For Franzen’s housewives, emotional appeal emerges from the tension between their private worlds and their role as homemakers. Franzen understands that the meekness often associated with the domestic woman is counterintuitive: Running a household demands a sense of dominance and authority. The housewife is the boss of the home. In St. Paul, Patty’s neighbors see her as the picture-perfect neighbor, “a sunny carrier of sociocultural pollen, an affable bee.” While to embody this image is to live up to cultural expectations, it is also to conceal a fiercer, more competitive energy that strives for dominance. Patty is able to carry her secrets as long as the difference between the way she sees herself and the way the world sees her is clearly defined. Likewise, Marion’s role as a pastor’s wife is inextricable from her commitment to secrecy. Obfuscating a life of intense darkness, she resolves to never say what she really feels: “Tomorrow will be exactly 25 years that I’ve been keeping my mouth shut,” she tells her therapist on Christmas Eve.
By placing the housewife at the center of familial drama and using the suburbs as a mirror to reflect the decay of the systems surrounding it, Franzen recognizes the integral role of the housewife as a harbinger of consumerist America and its simultaneous punching bag. No Franzian housewife is a clearer illustration of this than Enid Lambert, the mother desperately trying to keep her family together in The Corrections. Her bitterness about having fallen short of her own life goals belies an embarrassment so constant, it becomes a point of pride. Enid’s aspirations are material: “She intended to be comfortable in life as well as happy,” though she admits that in this pursuit it was a “bad husband she had landed, a bad, bad, bad husband who would never give her what she needed.” Victim to the system that encourages women to think of achievement only in relation to men and wealth, and the punchline of the joke, Enid’s storyline embodies the frustration that has been the housewife’s cross to bear, across so many years and so many plots.

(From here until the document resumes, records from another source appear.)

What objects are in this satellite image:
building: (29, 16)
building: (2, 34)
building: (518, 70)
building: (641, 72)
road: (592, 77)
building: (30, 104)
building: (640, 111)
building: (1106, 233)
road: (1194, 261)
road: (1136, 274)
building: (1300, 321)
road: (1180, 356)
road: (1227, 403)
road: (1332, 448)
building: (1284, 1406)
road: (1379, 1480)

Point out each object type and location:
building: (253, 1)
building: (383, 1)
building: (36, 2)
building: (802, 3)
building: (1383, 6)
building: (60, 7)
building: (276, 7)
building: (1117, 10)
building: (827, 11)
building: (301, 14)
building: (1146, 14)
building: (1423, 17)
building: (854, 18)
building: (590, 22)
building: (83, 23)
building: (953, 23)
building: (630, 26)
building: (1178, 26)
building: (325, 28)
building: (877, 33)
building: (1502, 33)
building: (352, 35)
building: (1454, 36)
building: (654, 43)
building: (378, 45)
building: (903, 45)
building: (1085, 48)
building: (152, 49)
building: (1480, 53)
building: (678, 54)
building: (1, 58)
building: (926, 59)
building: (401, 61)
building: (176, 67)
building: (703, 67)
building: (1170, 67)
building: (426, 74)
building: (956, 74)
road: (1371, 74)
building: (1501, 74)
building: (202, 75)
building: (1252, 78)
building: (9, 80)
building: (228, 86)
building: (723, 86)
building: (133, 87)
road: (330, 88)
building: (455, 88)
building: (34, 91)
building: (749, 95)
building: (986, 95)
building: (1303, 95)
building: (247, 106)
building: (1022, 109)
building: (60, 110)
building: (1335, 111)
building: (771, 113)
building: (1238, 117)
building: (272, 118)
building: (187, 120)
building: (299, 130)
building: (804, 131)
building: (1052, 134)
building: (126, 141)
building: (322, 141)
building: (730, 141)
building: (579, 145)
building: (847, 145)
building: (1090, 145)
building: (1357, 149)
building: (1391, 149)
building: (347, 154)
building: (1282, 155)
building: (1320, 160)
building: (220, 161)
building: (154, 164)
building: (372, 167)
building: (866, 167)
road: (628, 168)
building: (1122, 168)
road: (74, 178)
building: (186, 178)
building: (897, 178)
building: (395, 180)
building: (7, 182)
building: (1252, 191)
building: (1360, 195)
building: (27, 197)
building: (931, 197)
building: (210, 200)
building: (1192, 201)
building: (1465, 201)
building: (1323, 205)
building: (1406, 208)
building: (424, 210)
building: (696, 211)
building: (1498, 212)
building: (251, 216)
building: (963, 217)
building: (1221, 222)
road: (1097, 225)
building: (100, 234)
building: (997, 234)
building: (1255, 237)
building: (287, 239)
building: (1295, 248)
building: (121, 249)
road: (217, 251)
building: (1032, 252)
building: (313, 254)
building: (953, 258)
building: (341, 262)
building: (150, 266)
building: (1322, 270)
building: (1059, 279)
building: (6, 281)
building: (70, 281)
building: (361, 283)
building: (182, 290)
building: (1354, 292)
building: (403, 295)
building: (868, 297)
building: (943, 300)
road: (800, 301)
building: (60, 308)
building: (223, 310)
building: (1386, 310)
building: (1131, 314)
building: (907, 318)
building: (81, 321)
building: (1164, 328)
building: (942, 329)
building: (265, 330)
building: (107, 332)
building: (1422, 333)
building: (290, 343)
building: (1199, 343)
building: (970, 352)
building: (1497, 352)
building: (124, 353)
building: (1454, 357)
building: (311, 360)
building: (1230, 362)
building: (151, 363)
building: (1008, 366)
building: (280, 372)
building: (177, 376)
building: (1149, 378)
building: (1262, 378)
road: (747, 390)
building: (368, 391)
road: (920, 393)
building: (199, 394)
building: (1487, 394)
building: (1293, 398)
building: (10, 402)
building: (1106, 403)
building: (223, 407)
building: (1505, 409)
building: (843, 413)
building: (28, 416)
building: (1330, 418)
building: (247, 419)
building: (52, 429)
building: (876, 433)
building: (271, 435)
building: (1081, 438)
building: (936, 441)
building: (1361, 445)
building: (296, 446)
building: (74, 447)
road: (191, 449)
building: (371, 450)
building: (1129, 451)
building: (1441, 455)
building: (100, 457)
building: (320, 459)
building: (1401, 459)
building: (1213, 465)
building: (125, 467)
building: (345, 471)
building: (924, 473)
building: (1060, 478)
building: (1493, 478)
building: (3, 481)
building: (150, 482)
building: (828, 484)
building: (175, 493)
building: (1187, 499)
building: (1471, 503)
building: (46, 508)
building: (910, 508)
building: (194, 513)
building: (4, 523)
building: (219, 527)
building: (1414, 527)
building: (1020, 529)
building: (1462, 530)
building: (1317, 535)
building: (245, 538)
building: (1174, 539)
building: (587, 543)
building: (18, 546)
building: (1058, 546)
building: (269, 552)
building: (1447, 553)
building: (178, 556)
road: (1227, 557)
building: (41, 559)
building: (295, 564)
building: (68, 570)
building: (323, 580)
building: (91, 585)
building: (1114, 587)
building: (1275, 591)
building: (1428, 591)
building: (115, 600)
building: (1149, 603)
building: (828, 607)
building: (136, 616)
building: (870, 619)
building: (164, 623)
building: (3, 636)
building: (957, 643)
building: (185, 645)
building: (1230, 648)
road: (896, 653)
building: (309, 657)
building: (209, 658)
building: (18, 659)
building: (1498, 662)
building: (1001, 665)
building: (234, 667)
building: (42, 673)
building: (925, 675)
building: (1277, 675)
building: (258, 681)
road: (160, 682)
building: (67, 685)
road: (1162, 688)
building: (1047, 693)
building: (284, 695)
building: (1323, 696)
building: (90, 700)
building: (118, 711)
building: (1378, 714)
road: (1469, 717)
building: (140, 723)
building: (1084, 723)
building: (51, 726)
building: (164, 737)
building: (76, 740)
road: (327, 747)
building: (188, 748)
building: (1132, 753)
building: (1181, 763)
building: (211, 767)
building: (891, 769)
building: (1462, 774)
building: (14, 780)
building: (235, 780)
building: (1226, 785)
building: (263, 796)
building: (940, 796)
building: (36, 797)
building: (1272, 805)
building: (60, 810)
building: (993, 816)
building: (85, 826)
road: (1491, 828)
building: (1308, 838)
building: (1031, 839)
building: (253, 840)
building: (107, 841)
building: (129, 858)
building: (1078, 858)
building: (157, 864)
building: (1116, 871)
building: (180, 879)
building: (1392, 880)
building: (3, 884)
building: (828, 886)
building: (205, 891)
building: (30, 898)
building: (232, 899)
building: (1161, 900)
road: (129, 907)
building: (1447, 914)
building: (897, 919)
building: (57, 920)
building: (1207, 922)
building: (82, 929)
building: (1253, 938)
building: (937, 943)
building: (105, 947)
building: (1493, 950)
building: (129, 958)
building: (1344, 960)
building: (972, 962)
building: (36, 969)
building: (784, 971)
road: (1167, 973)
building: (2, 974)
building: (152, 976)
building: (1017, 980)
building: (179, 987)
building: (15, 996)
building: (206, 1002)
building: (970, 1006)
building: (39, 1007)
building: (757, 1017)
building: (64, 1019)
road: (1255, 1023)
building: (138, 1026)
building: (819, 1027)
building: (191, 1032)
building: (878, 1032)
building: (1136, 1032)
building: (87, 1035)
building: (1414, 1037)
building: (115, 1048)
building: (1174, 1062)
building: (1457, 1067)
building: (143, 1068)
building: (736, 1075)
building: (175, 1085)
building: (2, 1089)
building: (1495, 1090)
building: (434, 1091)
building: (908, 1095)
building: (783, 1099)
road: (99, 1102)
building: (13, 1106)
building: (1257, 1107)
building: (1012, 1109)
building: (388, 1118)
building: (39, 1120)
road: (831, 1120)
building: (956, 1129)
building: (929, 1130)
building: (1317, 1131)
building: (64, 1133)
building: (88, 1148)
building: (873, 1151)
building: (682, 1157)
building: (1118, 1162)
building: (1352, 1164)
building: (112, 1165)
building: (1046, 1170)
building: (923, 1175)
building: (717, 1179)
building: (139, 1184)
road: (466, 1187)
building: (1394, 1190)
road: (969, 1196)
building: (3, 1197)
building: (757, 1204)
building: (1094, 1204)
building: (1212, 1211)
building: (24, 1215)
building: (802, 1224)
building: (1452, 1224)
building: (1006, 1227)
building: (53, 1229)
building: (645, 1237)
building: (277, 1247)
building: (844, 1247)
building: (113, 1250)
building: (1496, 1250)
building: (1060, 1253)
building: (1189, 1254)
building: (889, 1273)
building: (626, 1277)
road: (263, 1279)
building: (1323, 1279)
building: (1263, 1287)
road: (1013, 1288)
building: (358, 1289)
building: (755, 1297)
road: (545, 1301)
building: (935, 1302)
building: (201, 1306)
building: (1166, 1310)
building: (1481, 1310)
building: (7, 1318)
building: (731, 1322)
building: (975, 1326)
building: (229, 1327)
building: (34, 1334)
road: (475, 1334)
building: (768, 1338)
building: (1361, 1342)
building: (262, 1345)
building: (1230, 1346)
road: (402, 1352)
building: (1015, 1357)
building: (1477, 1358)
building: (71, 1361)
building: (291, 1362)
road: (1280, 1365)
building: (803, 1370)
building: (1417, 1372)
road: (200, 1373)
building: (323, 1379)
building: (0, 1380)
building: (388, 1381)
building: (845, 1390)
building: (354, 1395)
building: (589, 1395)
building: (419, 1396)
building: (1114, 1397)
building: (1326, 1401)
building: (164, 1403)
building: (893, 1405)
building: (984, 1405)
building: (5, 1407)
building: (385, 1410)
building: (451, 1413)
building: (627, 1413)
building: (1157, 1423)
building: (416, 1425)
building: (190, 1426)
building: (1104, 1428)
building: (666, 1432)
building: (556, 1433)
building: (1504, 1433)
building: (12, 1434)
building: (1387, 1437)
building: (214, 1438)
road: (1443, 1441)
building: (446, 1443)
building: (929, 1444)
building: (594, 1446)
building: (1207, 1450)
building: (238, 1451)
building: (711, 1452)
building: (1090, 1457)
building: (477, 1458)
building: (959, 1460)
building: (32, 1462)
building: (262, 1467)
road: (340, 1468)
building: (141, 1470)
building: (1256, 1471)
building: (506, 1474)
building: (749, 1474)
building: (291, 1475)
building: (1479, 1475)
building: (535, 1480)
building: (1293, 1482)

It’s a common assumption that in her selflessness, the housewife — particularly the kind of helicopter mom central to Franzen’s families — is stickily sentimental, pious in her devotion to others. Less common, and infinitely more interesting, is the idea that in her anxiety to conceal, her exaggerated displays of affection are calculated to eclipse the intensity of her private world, a kind of overcompensation. It would be tempting to deduce, from his reputation as a grumpy epitome of male privilege, that Franzen’s patience for the housewife would be short: that he would resort to caricature. But in actuality, his interest in the particular kind of suffering born out of struggling to understand your place in the world creates nearly ideal conditions for his housewife characters to come close to truth — which is to say, to the origin of their contradictions. They are always hiding something, though rarely from themselves; they nurture their secrets in the relative safety of their own heads.
“To understand the mind,” Franzen writes in The Corrections, “you pictured domestic activity, the hum of related lives on varied tracks, the hearth’s fundamental glow.” In other words, to understand the person, it helps to picture their mother.